We know the face of melamine from last year's pet food scandal, which was also linked to Chinese processing/manufacturing. There have not been many breaks for China's food/product safety report card, as it has since suffered an equally jarring recall of toothpaste and tires, and toy products – due to safety disputes, resulting from lead contamination. It seems that this ill-managed and unfortunate string of events are beginning to present themselves as symptoms of a bigger problem: that of nation whose wealth is so dramatically and disproportionately dispersed that rural communities continue to comprise small houses crowded with 3-generation families, and metropolitan cities, which continue to open boutiques importing retail fashion with more than 100% mark-up on many of their products.
To quote Steve Dickinson, a law firm partner/Chinese food safety system expert: “These companies aren't really permitted to price their products at a commercially reasonable price. . . Yet their superiors are beating on them to make money. Melamine allows them to get higher-rated protein content at no extra cost.” He makes a good argument that despite efforts of the Chinese government to improve food safety, the urgency of this effort has yet to be filtered down to local levels.
On Monday, Chinese police and authorities arrested two brothers, who own a milk processing center in Hebei Province, on the allegation that the center purposefully added melamine to diluted milk.

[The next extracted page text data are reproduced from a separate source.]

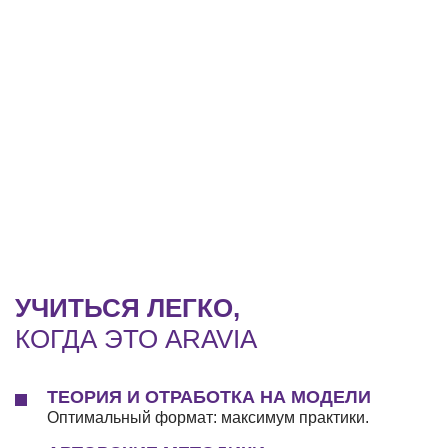
УЧИТЬСЯ ЛЕГКО,
КОГДА ЭТО ARAVIA
ТЕОРИЯ И ОТРАБОТКА НА МОДЕЛИ
Оптимальный формат: максимум практики.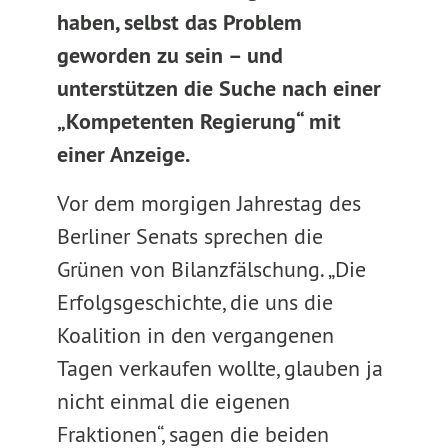
haben, selbst das Problem
geworden zu sein – und
unterstützen die Suche nach einer
„Kompetenten Regierung“ mit
einer Anzeige.
Vor dem morgigen Jahrestag des
Berliner Senats sprechen die
Grünen von Bilanzfälschung. „Die
Erfolgsgeschichte, die uns die
Koalition in den vergangenen
Tagen verkaufen wollte, glauben ja
nicht einmal die eigenen
Fraktionen“, sagen die beiden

This practice enabled the center to test at a higher concentrations of protein, in order to meet requirements for a saleable product (There requirements were likely enacted as a result of a counterfeit formula scandal four years ago, where 13 Chinese babies feeding off the formula died of malnutrition).

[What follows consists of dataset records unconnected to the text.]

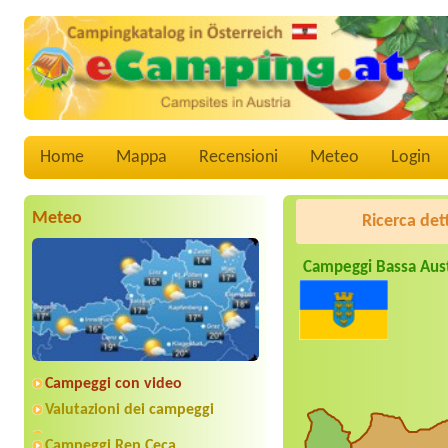
Home
Mappa
Recensioni
Meteo
Login
Meteo
Ricerca det
Campeggi Bassa Aus
Campeggi con video
Valutazioni dei campeggi
Campeggi Rep.Ceca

To clarify – none of this milk powder has been used in products shipped to either Europe or the US, despite New Zealand's Fonterra's (a dairy farmer owners’ cooperative) 43% ownership of the Sanlu Group. Fonterra reportedly urged Sanlu to issue the recall as early as August 2, whereby unresponsiveness warranted governmental interaction between NZ and PRC.

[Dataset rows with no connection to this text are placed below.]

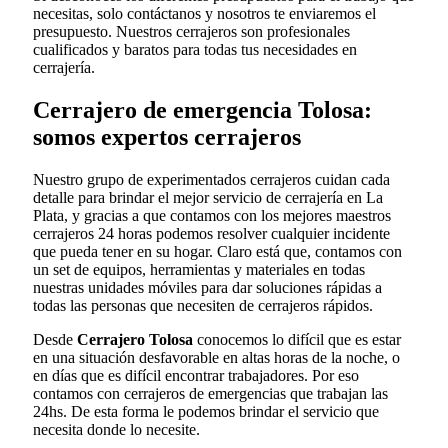
necesitas, solo contáctanos y nosotros te enviaremos el
presupuesto. Nuestros cerrajeros son profesionales
cualificados y baratos para todas tus necesidades en
cerrajería.
Cerrajero de emergencia Tolosa:
somos expertos cerrajeros
Nuestro grupo de experimentados cerrajeros cuidan cada
detalle para brindar el mejor servicio de cerrajería en La
Plata, y gracias a que contamos con los mejores maestros
cerrajeros 24 horas podemos resolver cualquier incidente
que pueda tener en su hogar. Claro está que, contamos con
un set de equipos, herramientas y materiales en todas
nuestras unidades móviles para dar soluciones rápidas a
todas las personas que necesiten de cerrajeros rápidos.
Desde
Cerrajero Tolosa
conocemos lo difícil que es estar
en una situación desfavorable en altas horas de la noche, o
en días que es difícil encontrar trabajadores. Por eso
contamos con cerrajeros de emergencias que trabajan las
24hs. De esta forma le podemos brindar el servicio que
necesita donde lo necesite.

The issue is China's reluctance to address circumstances like these, where an impending PR disaster is best mediated by a good damage control plan instead of taking slow measures to calculate the best possible announcement. In biding its time to respond to such pressing issues, China is doing itself a great disservice as the nation is already pressed to do its best to keep its head above water that is rocked by consumer nations. It is hard to tell whether Chinese officials are prepared to call the bluff of complaining trade partners who rely on Chinese investment, or whether the country is genuinely having a difficult time of prioritizing the placement of its time and attention. To say that China is egregiously embarrassed by this latest debacle and paying for its missteps in credibility, is a fair statement though, particularly given China's learn-and-reform flavor, and tireless efforts to move on and up.